# Instructions

1. Go to https://colab.research.google.com and choose the \"Upload\" option to upload this notebook file.
1. In the Edit menu, choose \"Notebook Settings\" and then set the \"Hardware Accelerator\" dropdown to GPU.
1. Read through the code in the following sections:
  * [IMDB Dataset](#scrollTo=mXcb24B6a03_)
  * [Define model](#scrollTo=kAz68ipVa05_)
  * [Train model](#scrollTo=kIynp1v_a06Y)
  * [Assess model](#scrollTo=ALyNCqx4a06r)
1. Complete at least one of these exercises. Remember to keep notes about what you do!
  * [Exercise Option #1 - Standard Difficulty](#scrollTo=_9dsjJwya06_)
  * [Exercise Option #2 - Advanced Difficulty](#scrollTo=nyZbljLAa09z)

## Documentation/Sources
* [Class Notes](https://jennselby.github.io/MachineLearningCourseNotes/#recurrent-neural-networks)
* [https://machinelearningmastery.com/sequence-classification-lstm-recurrent-neural-networks-python-keras/](https://machinelearningmastery.com/sequence-classification-lstm-recurrent-neural-networks-python-keras/) for information on sequence classification with keras
* [https://keras.io/](https://keras.io/) Keras API documentation
* [Keras recurrent tutorial](https://github.com/Vict0rSch/deep_learning/tree/master/keras/recurrent)

In [1]:
# upgrade tensorflow to tensorflow 2
%tensorflow_version 2.x
# display matplotlib plots
%matplotlib inline
from tensorflow import test
from tensorflow import device

# IMDB Dataset
The [IMDB dataset](https://keras.io/datasets/#imdb-movie-reviews-sentiment-classification) consists of movie reviews (x_train) that have been marked as positive or negative (y_train). See the [Word Vectors Tutorial](https://github.com/jennselby/MachineLearningTutorials/blob/master/WordVectors.ipynb) for more details on the IMDB dataset.

In [2]:
from tensorflow.keras.datasets import imdb
from tensorflow.keras.preprocessing import sequence

In [3]:
(imdb_x_train, imdb_y_train), (imdb_x_test, imdb_y_test) = imdb.load_data()

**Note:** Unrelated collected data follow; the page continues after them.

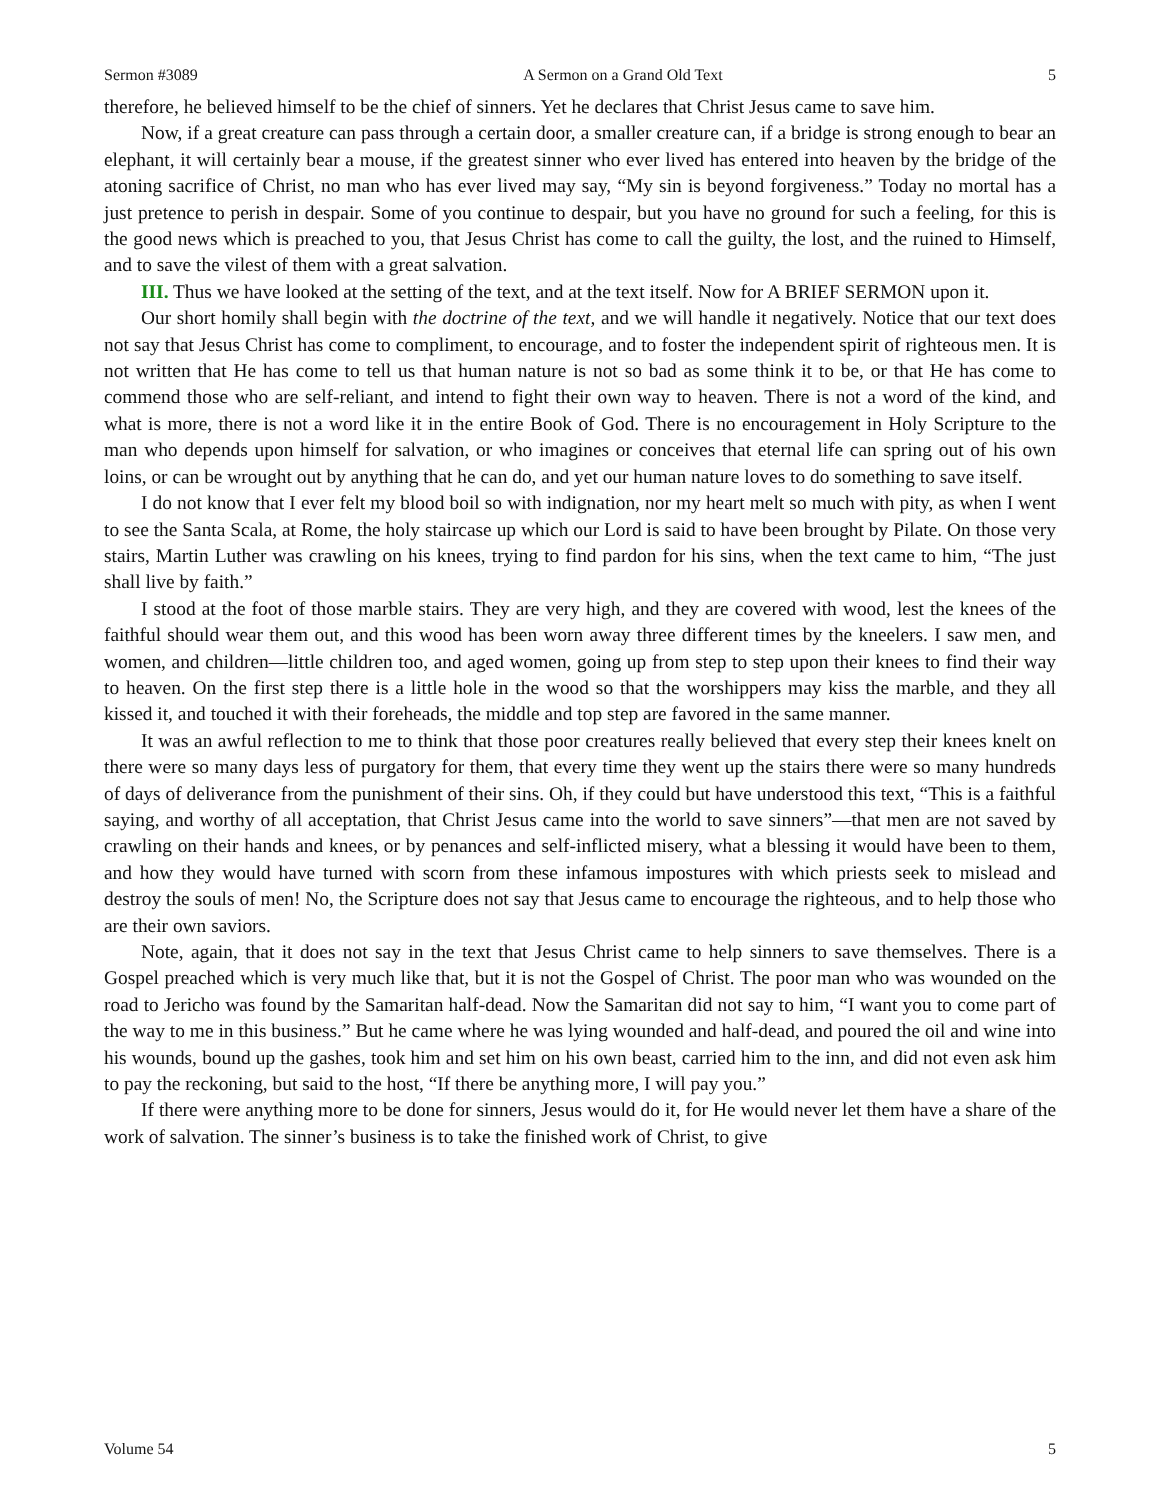Sermon #3089 A Sermon on a Grand Old Text 5
therefore, he believed himself to be the chief of sinners. Yet he declares that Christ Jesus came to save him.
Now, if a great creature can pass through a certain door, a smaller creature can, if a bridge is strong enough to bear an elephant, it will certainly bear a mouse, if the greatest sinner who ever lived has entered into heaven by the bridge of the atoning sacrifice of Christ, no man who has ever lived may say, “My sin is beyond forgiveness.” Today no mortal has a just pretence to perish in despair. Some of you continue to despair, but you have no ground for such a feeling, for this is the good news which is preached to you, that Jesus Christ has come to call the guilty, the lost, and the ruined to Himself, and to save the vilest of them with a great salvation.
III. Thus we have looked at the setting of the text, and at the text itself. Now for A BRIEF SERMON upon it.
Our short homily shall begin with the doctrine of the text, and we will handle it negatively. Notice that our text does not say that Jesus Christ has come to compliment, to encourage, and to foster the independent spirit of righteous men. It is not written that He has come to tell us that human nature is not so bad as some think it to be, or that He has come to commend those who are self-reliant, and intend to fight their own way to heaven. There is not a word of the kind, and what is more, there is not a word like it in the entire Book of God. There is no encouragement in Holy Scripture to the man who depends upon himself for salvation, or who imagines or conceives that eternal life can spring out of his own loins, or can be wrought out by anything that he can do, and yet our human nature loves to do something to save itself.
I do not know that I ever felt my blood boil so with indignation, nor my heart melt so much with pity, as when I went to see the Santa Scala, at Rome, the holy staircase up which our Lord is said to have been brought by Pilate. On those very stairs, Martin Luther was crawling on his knees, trying to find pardon for his sins, when the text came to him, “The just shall live by faith.”
I stood at the foot of those marble stairs. They are very high, and they are covered with wood, lest the knees of the faithful should wear them out, and this wood has been worn away three different times by the kneelers. I saw men, and women, and children—little children too, and aged women, going up from step to step upon their knees to find their way to heaven. On the first step there is a little hole in the wood so that the worshippers may kiss the marble, and they all kissed it, and touched it with their foreheads, the middle and top step are favored in the same manner.
It was an awful reflection to me to think that those poor creatures really believed that every step their knees knelt on there were so many days less of purgatory for them, that every time they went up the stairs there were so many hundreds of days of deliverance from the punishment of their sins. Oh, if they could but have understood this text, “This is a faithful saying, and worthy of all acceptation, that Christ Jesus came into the world to save sinners”—that men are not saved by crawling on their hands and knees, or by penances and self-inflicted misery, what a blessing it would have been to them, and how they would have turned with scorn from these infamous impostures with which priests seek to mislead and destroy the souls of men! No, the Scripture does not say that Jesus came to encourage the righteous, and to help those who are their own saviors.
Note, again, that it does not say in the text that Jesus Christ came to help sinners to save themselves. There is a Gospel preached which is very much like that, but it is not the Gospel of Christ. The poor man who was wounded on the road to Jericho was found by the Samaritan half-dead. Now the Samaritan did not say to him, “I want you to come part of the way to me in this business.” But he came where he was lying wounded and half-dead, and poured the oil and wine into his wounds, bound up the gashes, took him and set him on his own beast, carried him to the inn, and did not even ask him to pay the reckoning, but said to the host, “If there be anything more, I will pay you.”
If there were anything more to be done for sinners, Jesus would do it, for He would never let them have a share of the work of salvation. The sinner’s business is to take the finished work of Christ, to give
Volume 54 5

Downloading data from https://storage.googleapis.com/tensorflow/tf-keras-datasets/imdb.npz


  x_train, y_train = np.array(xs[:idx]), np.array(labels[:idx])
  x_test, y_test = np.array(xs[idx:]), np.array(labels[idx:])


For a standard keras model, every input has to be the same length, so we need to set some length after which we will cutoff the rest of the review. (We will also need to pad the shorter reviews with zeros to make them the same length).

In [4]:
cutoff = 500
imdb_x_train_padded = sequence.pad_sequences(imdb_x_train, maxlen=cutoff)
imdb_x_test_padded = sequence.pad_sequences(imdb_x_test, maxlen=cutoff)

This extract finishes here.